Data extracted from a collection
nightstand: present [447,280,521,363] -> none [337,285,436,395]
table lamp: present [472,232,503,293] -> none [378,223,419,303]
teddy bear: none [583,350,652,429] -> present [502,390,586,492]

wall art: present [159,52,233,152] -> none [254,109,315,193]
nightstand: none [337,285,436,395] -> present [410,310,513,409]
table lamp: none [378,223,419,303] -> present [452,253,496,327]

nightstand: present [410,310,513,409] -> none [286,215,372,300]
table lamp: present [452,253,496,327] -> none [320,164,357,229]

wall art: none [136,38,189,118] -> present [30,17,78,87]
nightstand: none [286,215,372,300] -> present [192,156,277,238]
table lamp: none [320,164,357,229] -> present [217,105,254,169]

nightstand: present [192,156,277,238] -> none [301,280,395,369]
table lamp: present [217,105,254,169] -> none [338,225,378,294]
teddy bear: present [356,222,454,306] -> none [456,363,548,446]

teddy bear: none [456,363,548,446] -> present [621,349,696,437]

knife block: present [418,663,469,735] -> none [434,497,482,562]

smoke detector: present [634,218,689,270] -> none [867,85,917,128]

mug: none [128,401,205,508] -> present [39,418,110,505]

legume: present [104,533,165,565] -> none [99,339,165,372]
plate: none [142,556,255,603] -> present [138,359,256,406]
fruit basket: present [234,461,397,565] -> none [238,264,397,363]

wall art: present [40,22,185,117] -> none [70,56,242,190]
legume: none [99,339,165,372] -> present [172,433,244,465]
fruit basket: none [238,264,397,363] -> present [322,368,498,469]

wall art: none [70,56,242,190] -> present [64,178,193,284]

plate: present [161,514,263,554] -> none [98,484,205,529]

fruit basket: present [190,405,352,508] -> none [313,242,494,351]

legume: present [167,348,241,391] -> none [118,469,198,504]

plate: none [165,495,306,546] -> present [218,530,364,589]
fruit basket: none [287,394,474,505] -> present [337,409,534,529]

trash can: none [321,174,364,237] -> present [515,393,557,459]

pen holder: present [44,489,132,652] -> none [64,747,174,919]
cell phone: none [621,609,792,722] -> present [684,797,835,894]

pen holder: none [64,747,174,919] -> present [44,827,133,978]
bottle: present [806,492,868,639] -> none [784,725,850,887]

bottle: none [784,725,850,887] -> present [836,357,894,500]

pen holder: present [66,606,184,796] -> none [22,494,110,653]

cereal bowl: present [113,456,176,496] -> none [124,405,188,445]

What is expected |
Among the entries above, the line containing "table lamp: present [472,232,503,293]", the line containing "nightstand: present [410,310,513,409]", and all lines between them are to be restated word for word; nothing else belongs in the reply.

Result |
table lamp: present [472,232,503,293] -> none [378,223,419,303]
teddy bear: none [583,350,652,429] -> present [502,390,586,492]

wall art: present [159,52,233,152] -> none [254,109,315,193]
nightstand: none [337,285,436,395] -> present [410,310,513,409]
table lamp: none [378,223,419,303] -> present [452,253,496,327]

nightstand: present [410,310,513,409] -> none [286,215,372,300]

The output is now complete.